Viva la revolución, chaps!

NEWS BITES
This just in…

  • 🦄 🇬🇧 British AI unicorns are breaking records. The absolute hounds raised £1.7 billion in the first half of this year alone, up 27% from a decade ago, comprising nearly a third of all VC funding. In terms of VC funding, we’re still the best (in Europe), with Britain’s share making up 30% of all European funding, £5.9 billion in total. That’s more than France and Germany combined. Huzzah!

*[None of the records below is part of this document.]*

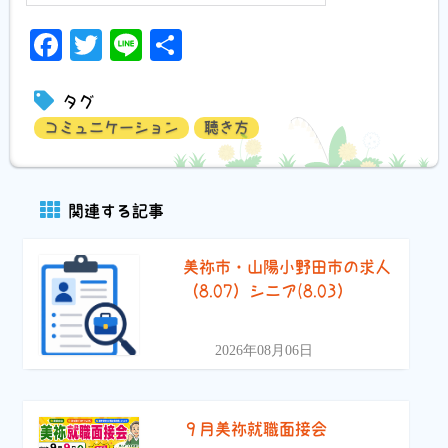
Facebook
Twitter
Line
共
有
タグ
コミュニケーション
聴き方
関連する記事
美祢市・山陽小野田市の求人
（8.07）シニア(8.03）
2026年08月06日
９月美祢就職面接会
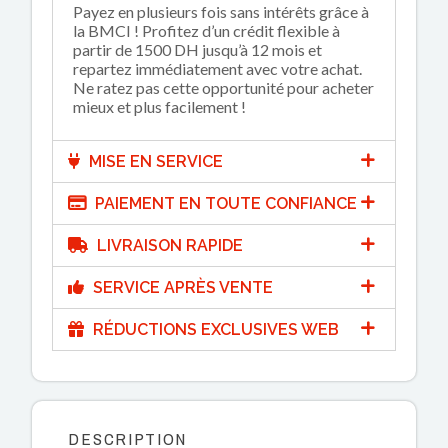
Payez en plusieurs fois sans intérêts grâce à
la BMCI ! Profitez d’un crédit flexible à
partir de 1500 DH jusqu’à 12 mois et
repartez immédiatement avec votre achat.
Ne ratez pas cette opportunité pour acheter
mieux et plus facilement !
MISE EN SERVICE
PAIEMENT EN TOUTE CONFIANCE
LIVRAISON RAPIDE
SERVICE APRÈS VENTE
RÉDUCTIONS EXCLUSIVES WEB
DESCRIPTION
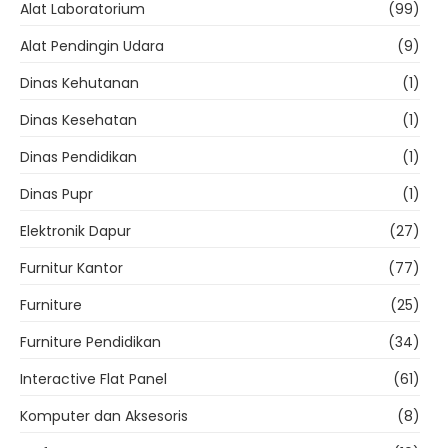
Alat Laboratorium
(99)
Alat Pendingin Udara
(9)
Dinas Kehutanan
(1)
Dinas Kesehatan
(1)
Dinas Pendidikan
(1)
Dinas Pupr
(1)
Elektronik Dapur
(27)
Furnitur Kantor
(77)
Furniture
(25)
Furniture Pendidikan
(34)
Interactive Flat Panel
(61)
Komputer dan Aksesoris
(8)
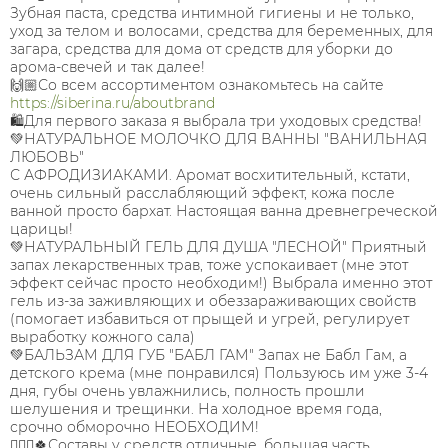
Зубная паста, средства интимной гигиены и не только,
уход за телом и волосами, средства для беременных, для
загара, средства для дома от средств для уборки до
арома-свечей и так далее!
🙌🏼Со всем ассортиментом ознакомьтесь на сайте
https://siberina.ru/aboutbrand
🛍️Для первого заказа я выбрала три уходовых средства!
💚НАТУРАЛЬНОЕ МОЛОЧКО ДЛЯ ВАННЫ "ВАНИЛЬНАЯ
ЛЮБОВЬ"
С АФРОДИЗИАКАМИ. Аромат восхитительный, кстати,
очень сильный расслабляющий эффект, кожа после
ванной просто бархат. Настоящая ванна древнегреческой
царицы!
💚НАТУРАЛЬНЫЙ ГЕЛЬ ДЛЯ ДУША "ЛЕСНОЙ" Приятный
запах лекарственных трав, тоже успокаивает (мне этот
эффект сейчас просто необходим!) Выбрала именно этот
гель из-за заживляющих и обеззараживающих свойств
(помогает избавиться от прыщей и угрей, регулирует
выработку кожного сала)
💚БАЛЬЗАМ ДЛЯ ГУБ "БАБЛ ГАМ" Запах не Бабл Гам, а
детского крема (мне понравился) Пользуюсь им уже 3-4
дня, губы очень увлажнились, полность прошли
шелушения и трещинки. На холодное время года,
срочно обморочно НЕОБХОДИМ!
💁🏻‍♀️🍀Составы у средств отличные, большая часть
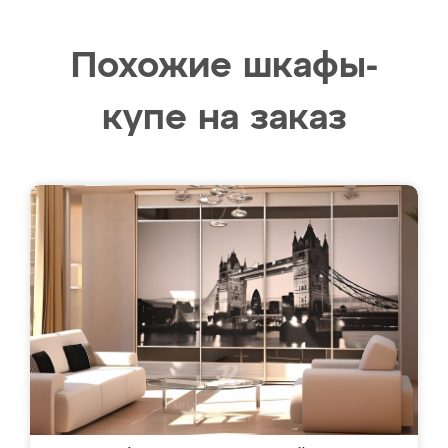
Похожие шкафы-
купе на заказ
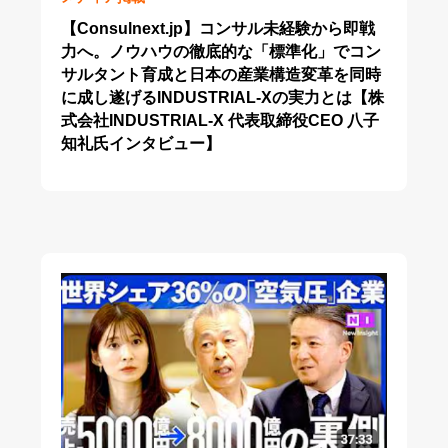
【Consulnext.jp】コンサル未経験から即戦
力へ。ノウハウの徹底的な「標準化」でコン
サルタント育成と日本の産業構造変革を同時
に成し遂げるINDUSTRIAL-Xの実力とは【株
式会社INDUSTRIAL-X 代表取締役CEO 八子
知礼氏インタビュー】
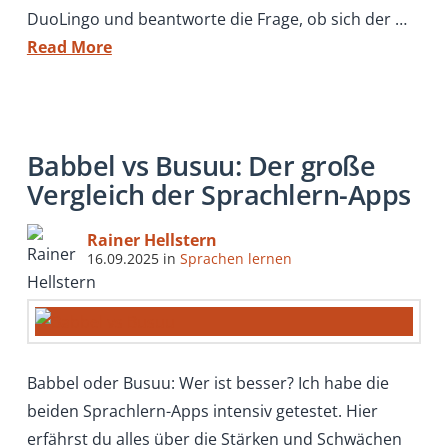
DuoLingo und beantworte die Frage, ob sich der …
Read More
Babbel vs Busuu: Der große
Vergleich der Sprachlern-Apps
Rainer Hellstern
16.09.2025
in
Sprachen lernen
Babbel oder Busuu: Wer ist besser? Ich habe die
beiden Sprachlern-Apps intensiv getestet. Hier
erfährst du alles über die Stärken und Schwächen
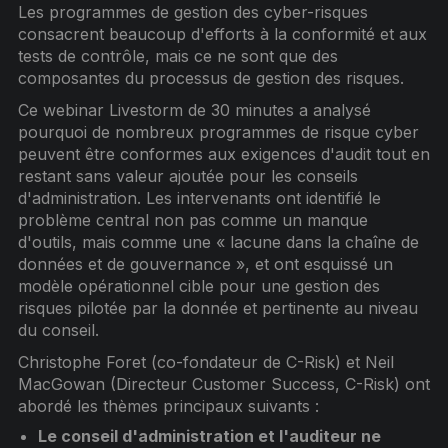
Les programmes de gestion des cyber-risques
consacrent beaucoup d'efforts à la conformité et aux
tests de contrôle, mais ce ne sont que des
composantes du processus de gestion des risques.
Ce webinar Livestorm de 30 minutes a analysé
pourquoi de nombreux programmes de risque cyber
peuvent être conformes aux exigences d'audit tout en
restant sans valeur ajoutée pour les conseils
d'administration. Les intervenants ont identifié le
problème central non pas comme un manque
d'outils, mais comme une « lacune dans la chaîne de
données et de gouvernance », et ont esquissé un
modèle opérationnel cible pour une gestion des
risques pilotée par la donnée et pertinente au niveau
du conseil.
Christophe Foret (co-fondateur de C-Risk) et Neil
MacGowan (Directeur Customer Success, C-Risk) ont
abordé les thèmes principaux suivants :
Le conseil d'administration et l'auditeur ne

  • 😢 📈 When Chancellor Rachel Reeves cried at PMQs this Wednesday, her tears were so powerful they actually increased the cost of government borrowing. Investors were reportedly a wee bit concerned that the PM was going to give her the sack. After Starmer gave her a nice (and rather awkward) hug, and his backing, the price went down again. Love, it seems, does indeed conquer all. 

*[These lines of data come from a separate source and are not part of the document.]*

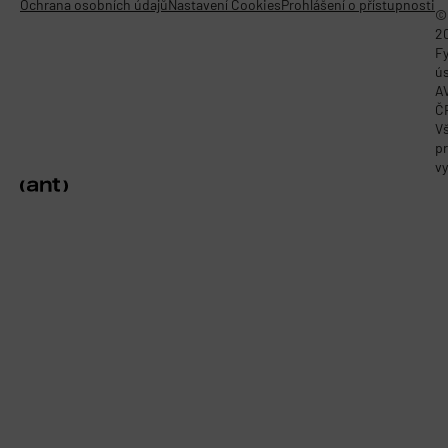
Ochrana osobních údajů
Nastavení Cookies
Prohlášení o přístupnosti
©
2
Fy
ú
A
Č
V
p
vy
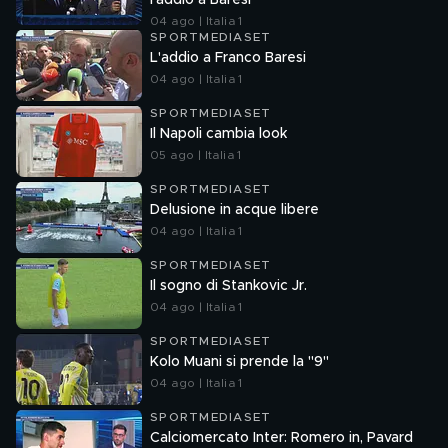
l'addio a Baresi"
04 ago | Italia 1
SPORTMEDIASET
L'addio a Franco Baresi
04 ago | Italia 1
SPORTMEDIASET
Il Napoli cambia look
05 ago | Italia 1
SPORTMEDIASET
Delusione in acque libere
04 ago | Italia 1
SPORTMEDIASET
Il sogno di Stankovic Jr.
04 ago | Italia 1
SPORTMEDIASET
Kolo Muani si prende la "9"
04 ago | Italia 1
SPORTMEDIASET
Calciomercato Inter: Romero in, Pavard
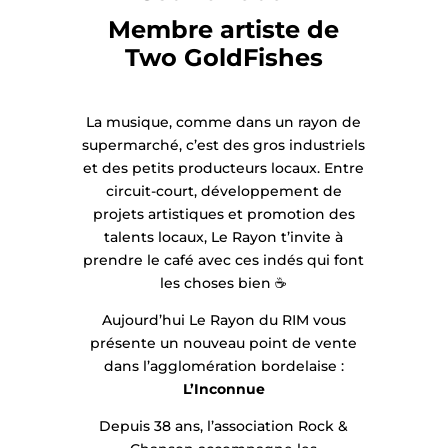
Membre artiste de
Two GoldFishes
La musique, comme dans un rayon de
supermarché, c’est des gros industriels
et des petits producteurs locaux. Entre
circuit-court, développement de
projets artistiques et promotion des
talents locaux, Le Rayon t’invite à
prendre le café avec ces indés qui font
les choses bien ☕️
Aujourd’hui Le Rayon du RIM vous
présente un nouveau point de vente
dans l’agglomération bordelaise :
L’Inconnue
Depuis 38 ans, l’association Rock &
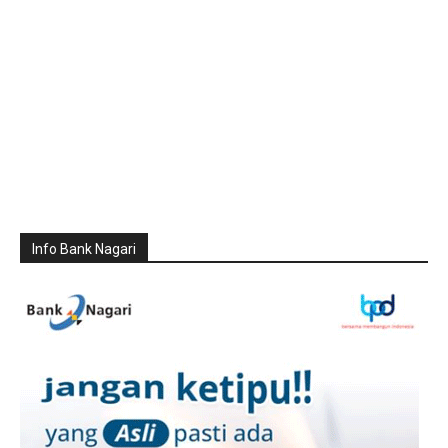
Info Bank Nagari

  • 💉 🧳 Britain’s most valuable company is thinking of leaving London. CEO Pascal Soriot, not content with being a Knight of the Realm, is thinking of moving AstraZeneca’s London listing to the US. The arrant traitor says he doesn’t feel “welcome” in Blighty, largely because NHS England didn’t approve his exciting new drug and British and European regulators are going on a red tape bender. If this happens, the London Stock Exchange would be short of £160 billion. 

  • 🚲️ 🦹 London cyclists are a bunch of wanton criminals. They are ten times more likely than motorists to be fined for jumping red lights. More than half of them brazenly admit to paying no heed to the traffic light system, which is, as we all know, the linchpin stopping society from descending into violent anarchy. 

  • 🥧 ☀️ The heatwave hit Greggs, with Britain’s most beloved firm reporting slower growth in June. Overall, fewer customers entered their local Greggs, but cold drink sales increased. Greggs is concerned their overall profits will decline year on year, owing to the unseasonably hot weather. Is nothing sacred anymore?

  • 🤖 🍓 Robots are being used to pick strawberries on a farm in Essex because the government wants to solve agricultural labour shortages. The £20,000 robot uses machine learning and AI to select, pick and package the fruits in seconds. Five more robots are to be built. Why treat migrant fruit pickers like slaves when you’ve got robots, eh?